- [SELECTED EXCERPT]:
DocketNumber: 320 M.D. 1990
Citation Numbers: 613 A.2d 43, 149 Pa. Commw. 59
Judges: Palladino
Filed Date: 7/21/1992
Status: Precedential
Modified Date: 11/13/2024
Commonwealth Court of Pennsylvania.
*61 Beth Liss Shuman, Asst. Counsel, for plaintiff.
Gregory Henry, for defendants.
PALLADINO, Judge.
This opinion addresses a motion for partial summary judgment in an action in equity filed by the Pennsylvania Department of Environmental Resources (DER) to recover response costs pursuant to subsection 507(a) of the Hazardous Sites Cleanup Act (HSCA), Act of October 18, 1988, P.L. 756, 35 P.S. § 6020.507(a).
DER's amended complaint filed in this court's original jurisdiction alleges that DER incurred response costs when it remediated environmental contamination at a site in Lafayette Township, McKean County, Pennsylvania, where there existed a nitroglycerin manufacturing plant that the parties have referred to as the American Glycerin site. The contamination allegedly stemmed from the dumping of nitroglycerin and acid wastes from 1925 through the time the plant ceased operations, and from the storage of corroded nitric acid drums which started to leak in 1988.

- [DATASET CONTENT]:
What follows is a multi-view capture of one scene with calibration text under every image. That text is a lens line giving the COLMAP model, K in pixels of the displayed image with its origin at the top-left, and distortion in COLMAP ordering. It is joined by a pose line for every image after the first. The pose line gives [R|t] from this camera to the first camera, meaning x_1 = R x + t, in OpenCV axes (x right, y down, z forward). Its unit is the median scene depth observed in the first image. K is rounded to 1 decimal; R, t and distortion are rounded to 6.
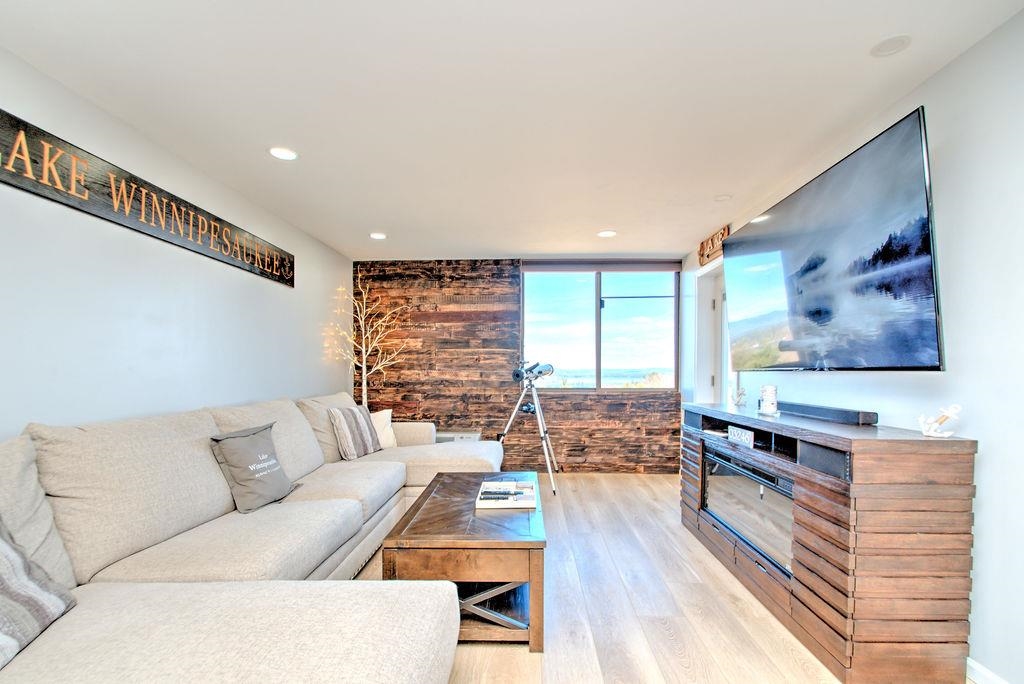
lens RADIAL K [[461.5, 0, 521.9], [0, 461.5, 372.5], [0, 0, 1]] dist [-0.000470, -0.005445]
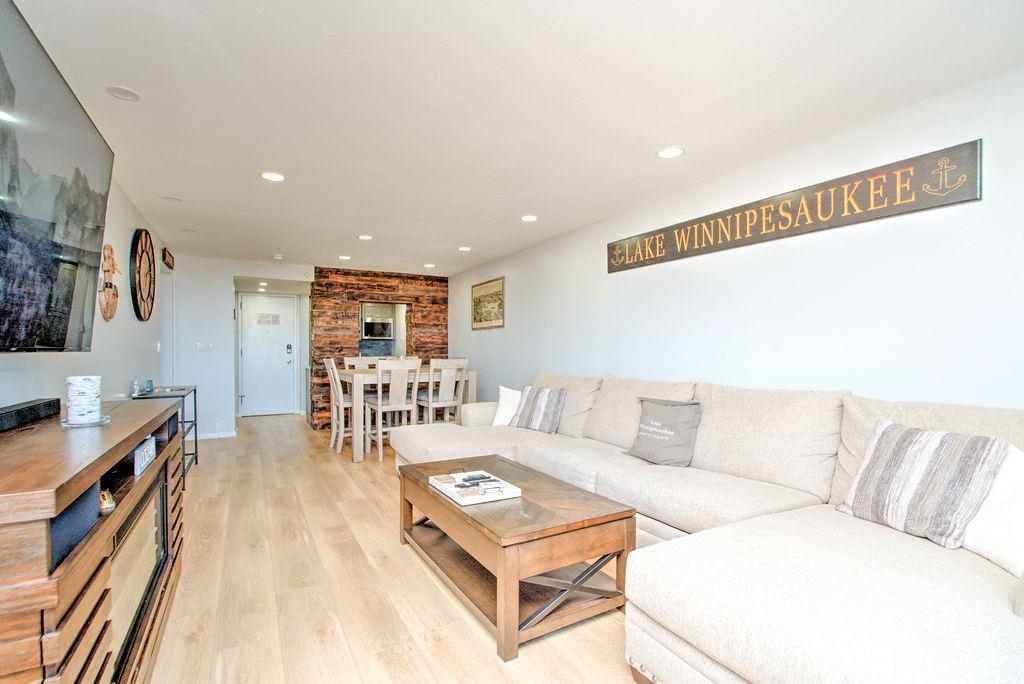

- [ACTIVITY]: Write out the Commonwealth Court opinion above word for word, from the docket number through the sentence about the leaking nitric acid drums.

- [OUTPUT BELOW]:
DocketNumber: 320 M.D. 1990
Citation Numbers: 613 A.2d 43, 149 Pa. Commw. 59
Judges: Palladino
Filed Date: 7/21/1992
Status: Precedential
Modified Date: 11/13/2024
Commonwealth Court of Pennsylvania.
*61 Beth Liss Shuman, Asst. Counsel, for plaintiff.
Gregory Henry, for defendants.
PALLADINO, Judge.
This opinion addresses a motion for partial summary judgment in an action in equity filed by the Pennsylvania Department of Environmental Resources (DER) to recover response costs pursuant to subsection 507(a) of the Hazardous Sites Cleanup Act (HSCA), Act of October 18, 1988, P.L. 756, 35 P.S. § 6020.507(a).
DER's amended complaint filed in this court's original jurisdiction alleges that DER incurred response costs when it remediated environmental contamination at a site in Lafayette Township, McKean County, Pennsylvania, where there existed a nitroglycerin manufacturing plant that the parties have referred to as the American Glycerin site. The contamination allegedly stemmed from the dumping of nitroglycerin and acid wastes from 1925 through the time the plant ceased operations, and from the storage of corroded nitric acid drums which started to leak in 1988.